The current study excluded individuals showing an attentional avoidance of threat (incongruent RTs < congruent RTs) in order to reduce noise in our estimates of orienting and disengagement. Although effective in meeting this end, one limitation of this strategy is the removal of a relatively large number of participants. As mentioned above, a number of individual differences in personality traits and genetics are related to differences in attentional bias and may account for the attentional avoidance of threat observed in these individuals (e.g., 5-HTTLPR long–long allele individuals have been found to have an attentional avoidance of threat, Carlson et al. 2012). More research is needed to understand the factors related to attentional avoidance.

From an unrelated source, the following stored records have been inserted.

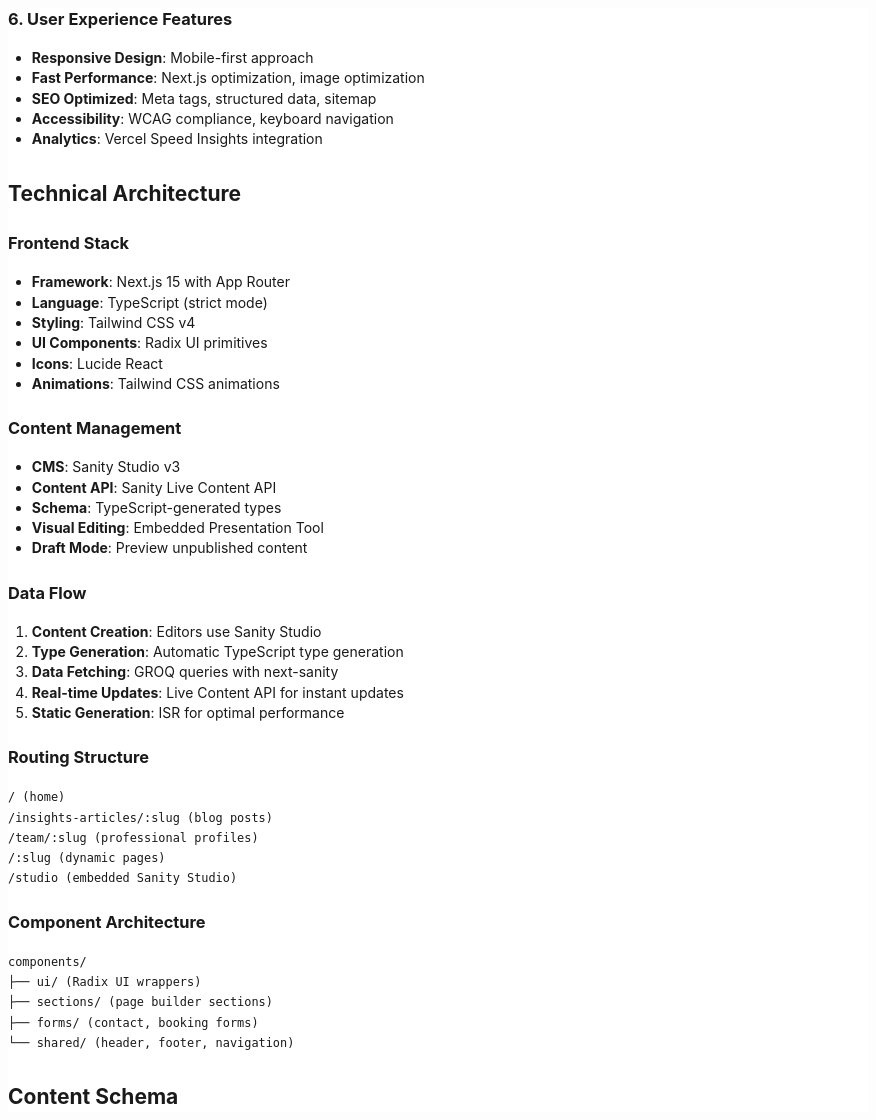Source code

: ### 6. User Experience Features
- **Responsive Design**: Mobile-first approach
- **Fast Performance**: Next.js optimization, image optimization
- **SEO Optimized**: Meta tags, structured data, sitemap
- **Accessibility**: WCAG compliance, keyboard navigation
- **Analytics**: Vercel Speed Insights integration

## Technical Architecture

### Frontend Stack
- **Framework**: Next.js 15 with App Router
- **Language**: TypeScript (strict mode)
- **Styling**: Tailwind CSS v4
- **UI Components**: Radix UI primitives
- **Icons**: Lucide React
- **Animations**: Tailwind CSS animations

### Content Management
- **CMS**: Sanity Studio v3
- **Content API**: Sanity Live Content API
- **Schema**: TypeScript-generated types
- **Visual Editing**: Embedded Presentation Tool
- **Draft Mode**: Preview unpublished content

### Data Flow
1. **Content Creation**: Editors use Sanity Studio
2. **Type Generation**: Automatic TypeScript type generation
3. **Data Fetching**: GROQ queries with next-sanity
4. **Real-time Updates**: Live Content API for instant updates
5. **Static Generation**: ISR for optimal performance

### Routing Structure
```
/ (home)
/insights-articles/:slug (blog posts)
/team/:slug (professional profiles)
/:slug (dynamic pages)
/studio (embedded Sanity Studio)
```

### Component Architecture
```
components/
├── ui/ (Radix UI wrappers)
├── sections/ (page builder sections)
├── forms/ (contact, booking forms)
└── shared/ (header, footer, navigation)
```

## Content Schema
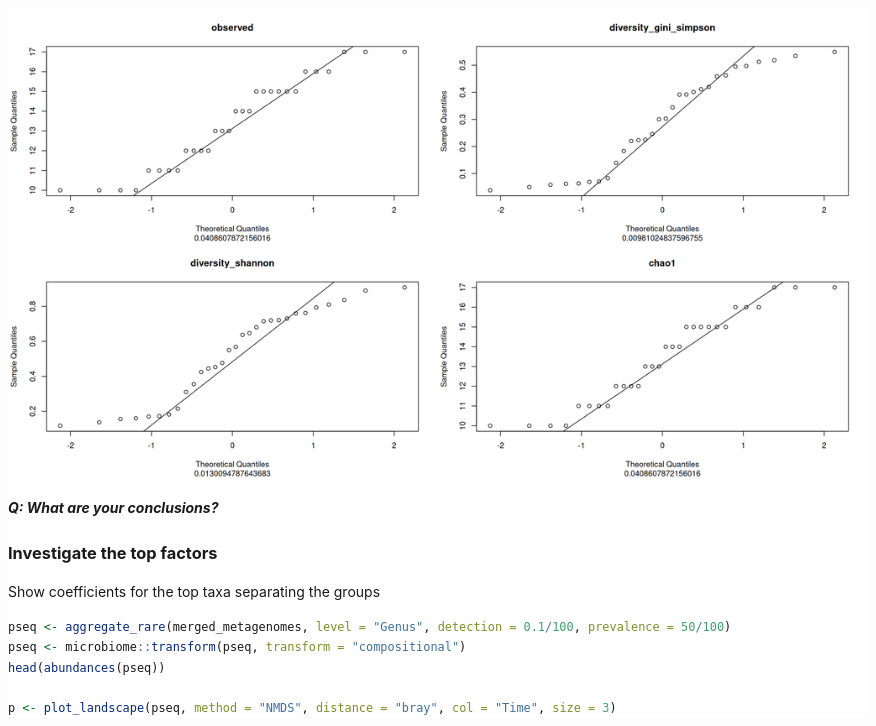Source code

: ![](https://github.com/vincentmanz/Metagenomics_2024/blob/main/Day_2/img/shap.png)



***Q: What are your conclusions?***




### Investigate the top factors

Show coefficients for the top taxa separating the groups
 

```r
pseq <- aggregate_rare(merged_metagenomes, level = "Genus", detection = 0.1/100, prevalence = 50/100)
pseq <- microbiome::transform(pseq, transform = "compositional")
head(abundances(pseq))

p <- plot_landscape(pseq, method = "NMDS", distance = "bray", col = "Time", size = 3)
```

Yet, for individuals displaying an attentional bias to fearful or happy faces, our results show a clear pattern suggesting that when attention is captured, both orienting and disengagement effects are present.

In conclusion, we report results from two dot-probe studies indicating that fearful faces capture attention through facilitated orienting and delayed disengagement for time-points occurring earlier than approximately 300 ms. In a third experiment we provide additional evidence that happy facial expressions also capture attention through facilitated orienting and delayed disengagement from approximately 150-350 ms post face onset. Thus, fearful and happy facial expressions capture and hold attention, but do so on slightly different time-courses. Although it is common for dot-probe studies to use SOAs of 500 ms or more, the current findings suggest that SOAs <300 ms would be optimal. It appears that in the absence of additional information, or sustained presentation, the capture and hold of attention by emotional faces is fleeting.